In a recent working paper, we analyze the effect of the forecasts of inflation and growth published quarterly by the central banks of Canada, Sweden, the UK, Japan and Switzerland. With the help of surveys conducted by Consensus Forecasts of professional forecasters from financial and non-financial sectors, we show that the inflation forecasts of the central banks of Sweden, the UK and Japan are a significant factor in the inflation forecasts of private agents. In other words, the publication of the central bank inflation forecasts leads to a revision of the forecasts of private agents. It also appears that the opposite is not true: the central bank forecasts do not respond to the forecasts of private agents.

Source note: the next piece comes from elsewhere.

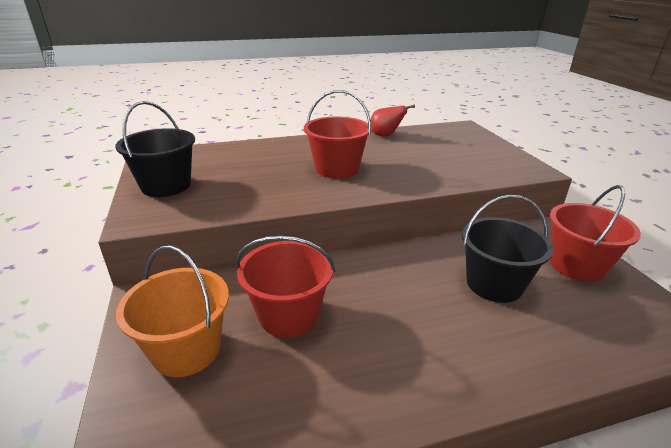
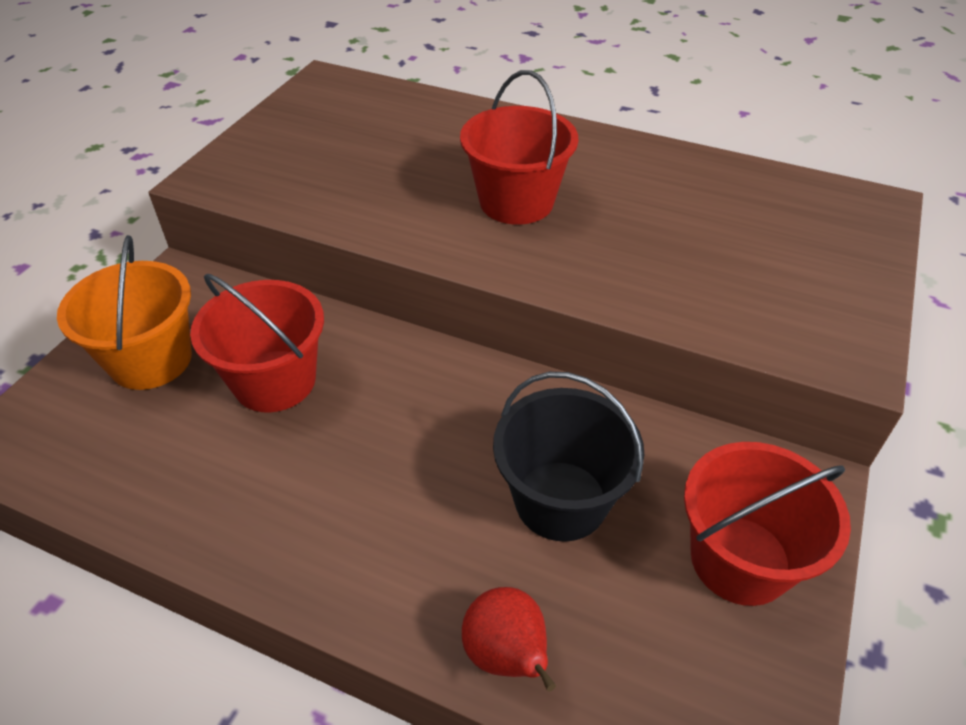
camera: 40 degrees right, 15 degrees up
(166, 186) = (285, 139): black bucket -> none
(385, 136) = (687, 167): red pear -> red pear (507, 655)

Two factors could explain the central bank’s influence: first, the inflation forecasts of the central bank could be higher quality, making it rational for private agents to be influenced by them so as to improve their own forecasts of macroeconomic variables. Second, the inflation expectations of the central bank can influence private agents because they transmit signals, either about future decisions on monetary policy, or about the private information available to the central bank. This type of influence is independent of the forecasting performance of the central bank.

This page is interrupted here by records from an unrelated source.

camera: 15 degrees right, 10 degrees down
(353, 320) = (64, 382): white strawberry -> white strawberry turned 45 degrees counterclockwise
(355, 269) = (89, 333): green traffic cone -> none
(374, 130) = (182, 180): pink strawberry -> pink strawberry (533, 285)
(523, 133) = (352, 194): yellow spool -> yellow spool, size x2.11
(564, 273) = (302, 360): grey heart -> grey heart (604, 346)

To determine the sources of this influence, we evaluated the relative forecasting performance of the central banks and private agents and tested whether the central bank’s influence on private expectations depends on the quality of its forecasts. Estimates showed that, in our sample of central banks, only the central bank of Sweden produced significant, regular and robust inflation forecasts that were better than those of private agents. We also found that the degree of influence depends on the quality of the inflation forecasts. In other words, the inflation forecast over a short horizon (1 or 2 quarters), which a historical analysis of forecast performance tells us are of low quality, do not influence private agents, whereas those of higher quality do influence them. Furthermore, the longer-term inflation forecasts of Sweden’s central bank managed to influence private expectations even when their quality was low, and the better the quality, the stronger the influence.

While the central banks in the United Kingdom, Japan and Sweden all succeed in influencing private expectations by publishing their macroeconomic forecasts, it appears that the reasons for this influence differ. The first two use the transmission of signals, while the Swedish central bank uses both possible sources for influencing private expectations: its greater forecasting capability and the sending of signals. The consequence of these results is that the publication by the central bank of its macroeconomic forecasts could facilitate and render more effective the establishment of the desired monetary policy by shaping private expectations. This transmission channel, which is faster because it relies only on the provision of forecasts, could thus allow the central bank to affect the economy without changing its key interest rate, in practice making it an additional policy instrument.